- Episode no.: Season 4 Episode 14
- Directed by: John Frankenheimer
- Written by: Roger O. Hirson
- Original air date: April 22, 1960
- Running time: 90 minutes

Guest appearances
- Steven Hill as Dr. Gutera; Mary Astor as Helen; James Dunn as Mr. Cooper; James Gregory as Dr. Endicott; Vivian Nathan as Martha; Mike Nichols as Arthur Millman; Janice Rule as Katherine; David J. Stewart as Dr. Sobik; Peter Votrian as Billy; Helen Kleeb as nurse;

Episode chronology
| ← Previous "Alas, Babylon" | Next → "The Shape of the River" |

= Journey to the Day =

14th episode of the 4th season of Playhouse 90

"Journey to the Day" is an American television play broadcast on April 22, 1960, as part of the CBS television series, Playhouse 90. It is the fourteenth episode of the fourth season of Playhouse 90.

==Plot==
Dr. Gutera is assigned to lead group therapy at a state mental hospital. The play covers several group sessions with six patients: Katherine, a highly intelligent schizophrenic woman; Arthur, a talkative actor suffering from manic-depressive disorder; Martha, who is catatonic; Mr. Cooper, a con man sent to the asylum by the court; Billy, a delusional teenager committed to the asylum by his mother; and Helen, a housewife suffering from depression.

==Production==
Fred Coe was the producer. He made a pitch to produce a drama on the subject of mental health. Roger O. Hirson was hired to write the teleplay with John Bartlow Martin serving as a consultant on mental health issues. Hirson conducted research at the Columbus State Hospital in Ohio and at St. Vincent's Hospital in New York. To ensure accuracy, Hirson's script was submitted for review to the American Psychiatric Association and the National Association for Mental Health. The production required a year of production time.

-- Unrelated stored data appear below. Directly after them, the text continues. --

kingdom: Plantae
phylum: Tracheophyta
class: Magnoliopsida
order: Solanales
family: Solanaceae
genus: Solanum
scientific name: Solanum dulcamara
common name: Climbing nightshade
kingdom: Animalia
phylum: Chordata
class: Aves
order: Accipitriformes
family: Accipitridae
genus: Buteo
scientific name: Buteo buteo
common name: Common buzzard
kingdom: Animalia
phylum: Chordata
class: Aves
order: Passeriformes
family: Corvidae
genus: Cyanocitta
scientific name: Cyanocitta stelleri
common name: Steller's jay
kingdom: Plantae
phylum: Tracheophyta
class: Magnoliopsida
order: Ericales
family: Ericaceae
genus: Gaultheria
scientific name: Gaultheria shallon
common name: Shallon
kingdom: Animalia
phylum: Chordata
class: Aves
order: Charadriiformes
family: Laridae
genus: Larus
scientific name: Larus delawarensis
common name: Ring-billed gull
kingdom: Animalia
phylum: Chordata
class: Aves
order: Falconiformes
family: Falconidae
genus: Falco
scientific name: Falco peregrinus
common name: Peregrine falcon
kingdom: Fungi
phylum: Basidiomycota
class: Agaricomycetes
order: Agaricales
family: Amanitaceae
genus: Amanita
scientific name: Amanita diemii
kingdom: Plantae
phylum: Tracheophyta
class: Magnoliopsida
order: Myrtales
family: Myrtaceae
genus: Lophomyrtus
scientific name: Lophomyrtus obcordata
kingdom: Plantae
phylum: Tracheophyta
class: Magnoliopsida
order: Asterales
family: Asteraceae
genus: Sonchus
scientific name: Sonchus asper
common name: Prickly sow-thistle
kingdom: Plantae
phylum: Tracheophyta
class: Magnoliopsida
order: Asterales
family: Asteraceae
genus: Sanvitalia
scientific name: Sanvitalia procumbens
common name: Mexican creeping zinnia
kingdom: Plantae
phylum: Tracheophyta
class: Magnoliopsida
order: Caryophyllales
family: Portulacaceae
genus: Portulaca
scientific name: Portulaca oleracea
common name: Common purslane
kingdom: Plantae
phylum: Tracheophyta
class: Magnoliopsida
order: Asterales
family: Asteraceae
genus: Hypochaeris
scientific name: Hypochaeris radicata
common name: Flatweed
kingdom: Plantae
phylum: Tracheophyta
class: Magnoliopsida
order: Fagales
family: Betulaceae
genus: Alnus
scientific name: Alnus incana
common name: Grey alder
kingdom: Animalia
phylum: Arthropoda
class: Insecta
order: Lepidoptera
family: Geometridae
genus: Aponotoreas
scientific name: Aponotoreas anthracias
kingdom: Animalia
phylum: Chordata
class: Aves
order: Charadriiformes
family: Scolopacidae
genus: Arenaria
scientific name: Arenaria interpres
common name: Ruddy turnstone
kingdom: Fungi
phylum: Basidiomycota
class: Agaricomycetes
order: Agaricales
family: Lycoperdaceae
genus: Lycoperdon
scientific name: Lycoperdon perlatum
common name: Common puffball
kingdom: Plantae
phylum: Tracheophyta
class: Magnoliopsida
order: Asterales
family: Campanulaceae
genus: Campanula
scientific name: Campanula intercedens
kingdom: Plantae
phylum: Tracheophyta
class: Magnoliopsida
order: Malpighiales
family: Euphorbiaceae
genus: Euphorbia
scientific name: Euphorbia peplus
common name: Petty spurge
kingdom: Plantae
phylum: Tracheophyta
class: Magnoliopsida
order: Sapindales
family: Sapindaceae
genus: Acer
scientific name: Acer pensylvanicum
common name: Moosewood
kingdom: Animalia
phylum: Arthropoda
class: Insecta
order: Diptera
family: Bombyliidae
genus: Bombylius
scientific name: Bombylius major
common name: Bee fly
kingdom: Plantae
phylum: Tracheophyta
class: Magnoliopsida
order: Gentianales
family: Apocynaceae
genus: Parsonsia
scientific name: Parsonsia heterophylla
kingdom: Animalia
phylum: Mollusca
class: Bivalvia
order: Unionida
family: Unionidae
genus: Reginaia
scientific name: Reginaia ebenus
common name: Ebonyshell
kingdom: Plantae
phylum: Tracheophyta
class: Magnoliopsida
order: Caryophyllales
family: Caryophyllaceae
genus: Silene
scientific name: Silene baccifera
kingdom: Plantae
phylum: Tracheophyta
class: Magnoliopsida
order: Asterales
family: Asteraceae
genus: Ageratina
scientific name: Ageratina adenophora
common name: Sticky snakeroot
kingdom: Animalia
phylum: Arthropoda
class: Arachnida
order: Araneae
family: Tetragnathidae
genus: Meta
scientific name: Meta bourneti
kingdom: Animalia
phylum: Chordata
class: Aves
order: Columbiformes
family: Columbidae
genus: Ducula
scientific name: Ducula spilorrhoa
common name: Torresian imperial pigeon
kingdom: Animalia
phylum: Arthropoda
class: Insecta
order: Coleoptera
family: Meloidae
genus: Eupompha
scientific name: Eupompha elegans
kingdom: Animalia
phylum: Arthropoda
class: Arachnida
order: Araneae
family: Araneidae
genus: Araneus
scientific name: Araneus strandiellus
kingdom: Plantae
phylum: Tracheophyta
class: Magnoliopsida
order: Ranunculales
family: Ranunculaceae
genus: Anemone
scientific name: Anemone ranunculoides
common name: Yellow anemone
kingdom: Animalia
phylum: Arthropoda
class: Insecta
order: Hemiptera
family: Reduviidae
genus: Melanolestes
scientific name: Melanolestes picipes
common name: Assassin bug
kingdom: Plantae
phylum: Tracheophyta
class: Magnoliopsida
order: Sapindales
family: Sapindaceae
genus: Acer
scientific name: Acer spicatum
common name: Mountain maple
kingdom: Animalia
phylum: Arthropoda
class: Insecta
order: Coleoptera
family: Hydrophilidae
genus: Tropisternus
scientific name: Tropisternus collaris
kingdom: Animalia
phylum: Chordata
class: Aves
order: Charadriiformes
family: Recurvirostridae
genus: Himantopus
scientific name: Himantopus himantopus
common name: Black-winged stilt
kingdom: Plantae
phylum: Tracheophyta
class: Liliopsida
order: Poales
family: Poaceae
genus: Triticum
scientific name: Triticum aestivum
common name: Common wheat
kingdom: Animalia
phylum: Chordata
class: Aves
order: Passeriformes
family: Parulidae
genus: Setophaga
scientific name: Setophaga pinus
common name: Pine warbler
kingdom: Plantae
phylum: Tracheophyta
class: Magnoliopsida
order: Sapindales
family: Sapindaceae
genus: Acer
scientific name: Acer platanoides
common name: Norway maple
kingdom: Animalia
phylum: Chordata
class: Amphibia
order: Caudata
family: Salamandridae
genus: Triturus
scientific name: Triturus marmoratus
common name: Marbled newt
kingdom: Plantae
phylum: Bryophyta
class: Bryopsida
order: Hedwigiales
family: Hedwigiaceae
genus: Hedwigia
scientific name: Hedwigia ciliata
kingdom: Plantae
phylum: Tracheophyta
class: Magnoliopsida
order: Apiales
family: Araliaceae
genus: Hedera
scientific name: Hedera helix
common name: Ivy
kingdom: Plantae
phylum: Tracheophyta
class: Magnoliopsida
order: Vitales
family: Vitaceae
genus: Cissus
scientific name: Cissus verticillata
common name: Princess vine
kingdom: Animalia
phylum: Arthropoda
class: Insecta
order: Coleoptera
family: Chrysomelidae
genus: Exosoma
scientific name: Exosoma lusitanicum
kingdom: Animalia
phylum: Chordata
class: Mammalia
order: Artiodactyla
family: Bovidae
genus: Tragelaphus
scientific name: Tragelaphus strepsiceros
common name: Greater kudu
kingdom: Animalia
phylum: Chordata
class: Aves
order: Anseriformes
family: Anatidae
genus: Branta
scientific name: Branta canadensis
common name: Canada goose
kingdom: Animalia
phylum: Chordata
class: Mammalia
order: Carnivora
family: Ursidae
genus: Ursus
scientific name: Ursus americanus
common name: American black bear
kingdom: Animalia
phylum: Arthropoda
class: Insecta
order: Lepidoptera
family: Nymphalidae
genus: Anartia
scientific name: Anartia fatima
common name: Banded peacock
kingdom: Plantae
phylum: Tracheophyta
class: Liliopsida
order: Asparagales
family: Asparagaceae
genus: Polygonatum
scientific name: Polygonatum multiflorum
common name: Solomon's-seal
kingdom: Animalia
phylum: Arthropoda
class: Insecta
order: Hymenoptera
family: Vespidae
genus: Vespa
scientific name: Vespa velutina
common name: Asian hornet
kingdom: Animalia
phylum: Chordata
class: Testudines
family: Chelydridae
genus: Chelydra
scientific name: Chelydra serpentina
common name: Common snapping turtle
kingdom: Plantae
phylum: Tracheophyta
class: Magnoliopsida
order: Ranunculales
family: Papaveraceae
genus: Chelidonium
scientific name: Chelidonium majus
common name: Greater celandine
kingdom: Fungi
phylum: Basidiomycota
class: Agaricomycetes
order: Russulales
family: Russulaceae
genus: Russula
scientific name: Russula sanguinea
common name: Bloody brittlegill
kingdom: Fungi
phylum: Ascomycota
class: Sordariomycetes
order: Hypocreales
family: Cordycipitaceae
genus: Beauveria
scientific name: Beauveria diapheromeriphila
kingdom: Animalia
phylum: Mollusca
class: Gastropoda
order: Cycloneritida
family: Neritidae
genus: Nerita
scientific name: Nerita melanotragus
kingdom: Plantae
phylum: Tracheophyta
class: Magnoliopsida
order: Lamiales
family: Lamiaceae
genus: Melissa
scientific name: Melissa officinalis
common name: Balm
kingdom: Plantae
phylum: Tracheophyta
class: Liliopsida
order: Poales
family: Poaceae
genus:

John Frankenheimer was later brought in to direct. The music was composed by Jerry Goldsmith.

Due to producer Coe's obligations in Hollywood, the production was taped there. The play was rehearsed for two weeks in New York and continued on a jet flight to California.

==Reception==
Cyntia Lowry of the Associated Press
Fran Swaebly of The Miami Herald found it be "too real to be real."